The data |
+++

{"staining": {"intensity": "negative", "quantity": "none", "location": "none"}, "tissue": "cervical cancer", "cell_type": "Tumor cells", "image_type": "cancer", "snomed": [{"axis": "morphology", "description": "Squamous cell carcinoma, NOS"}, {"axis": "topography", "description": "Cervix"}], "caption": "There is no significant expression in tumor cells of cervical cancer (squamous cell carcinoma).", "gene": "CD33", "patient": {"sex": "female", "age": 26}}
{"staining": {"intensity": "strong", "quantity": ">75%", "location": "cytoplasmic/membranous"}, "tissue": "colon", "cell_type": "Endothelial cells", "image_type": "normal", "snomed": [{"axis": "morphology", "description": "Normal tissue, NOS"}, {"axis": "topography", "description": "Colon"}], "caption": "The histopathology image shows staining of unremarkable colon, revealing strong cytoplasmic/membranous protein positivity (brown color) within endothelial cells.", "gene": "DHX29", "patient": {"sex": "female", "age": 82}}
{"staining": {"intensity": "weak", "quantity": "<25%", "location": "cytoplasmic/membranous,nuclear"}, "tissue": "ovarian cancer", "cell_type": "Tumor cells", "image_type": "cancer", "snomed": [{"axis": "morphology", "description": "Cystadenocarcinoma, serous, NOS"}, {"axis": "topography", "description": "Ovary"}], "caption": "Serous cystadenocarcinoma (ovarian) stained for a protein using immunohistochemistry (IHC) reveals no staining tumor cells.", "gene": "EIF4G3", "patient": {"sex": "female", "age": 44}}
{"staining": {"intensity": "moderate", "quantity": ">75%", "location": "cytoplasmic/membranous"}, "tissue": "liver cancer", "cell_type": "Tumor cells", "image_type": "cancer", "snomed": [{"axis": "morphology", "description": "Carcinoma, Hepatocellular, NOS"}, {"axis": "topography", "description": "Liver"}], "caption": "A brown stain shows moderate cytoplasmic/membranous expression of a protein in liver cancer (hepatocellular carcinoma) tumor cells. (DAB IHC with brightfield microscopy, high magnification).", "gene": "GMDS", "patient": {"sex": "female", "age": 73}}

+++

Exercise | Your task is to retype the complete material exactly as it was given.

Your response |
{"staining": {"intensity": "negative", "quantity": "none", "location": "none"}, "tissue": "cervical cancer", "cell_type": "Tumor cells", "image_type": "cancer", "snomed": [{"axis": "morphology", "description": "Squamous cell carcinoma, NOS"}, {"axis": "topography", "description": "Cervix"}], "caption": "There is no significant expression in tumor cells of cervical cancer (squamous cell carcinoma).", "gene": "CD33", "patient": {"sex": "female", "age": 26}}
{"staining": {"intensity": "strong", "quantity": ">75%", "location": "cytoplasmic/membranous"}, "tissue": "colon", "cell_type": "Endothelial cells", "image_type": "normal", "snomed": [{"axis": "morphology", "description": "Normal tissue, NOS"}, {"axis": "topography", "description": "Colon"}], "caption": "The histopathology image shows staining of unremarkable colon, revealing strong cytoplasmic/membranous protein positivity (brown color) within endothelial cells.", "gene": "DHX29", "patient": {"sex": "female", "age": 82}}
{"staining": {"intensity": "weak", "quantity": "<25%", "location": "cytoplasmic/membranous,nuclear"}, "tissue": "ovarian cancer", "cell_type": "Tumor cells", "image_type": "cancer", "snomed": [{"axis": "morphology", "description": "Cystadenocarcinoma, serous, NOS"}, {"axis": "topography", "description": "Ovary"}], "caption": "Serous cystadenocarcinoma (ovarian) stained for a protein using immunohistochemistry (IHC) reveals no staining tumor cells.", "gene": "EIF4G3", "patient": {"sex": "female", "age": 44}}
{"staining": {"intensity": "moderate", "quantity": ">75%", "location": "cytoplasmic/membranous"}, "tissue": "liver cancer", "cell_type": "Tumor cells", "image_type": "cancer", "snomed": [{"axis": "morphology", "description": "Carcinoma, Hepatocellular, NOS"}, {"axis": "topography", "description": "Liver"}], "caption": "A brown stain shows moderate cytoplasmic/membranous expression of a protein in liver cancer (hepatocellular carcinoma) tumor cells. (DAB IHC with brightfield microscopy, high magnification).", "gene": "GMDS", "patient": {"sex": "female", "age": 73}}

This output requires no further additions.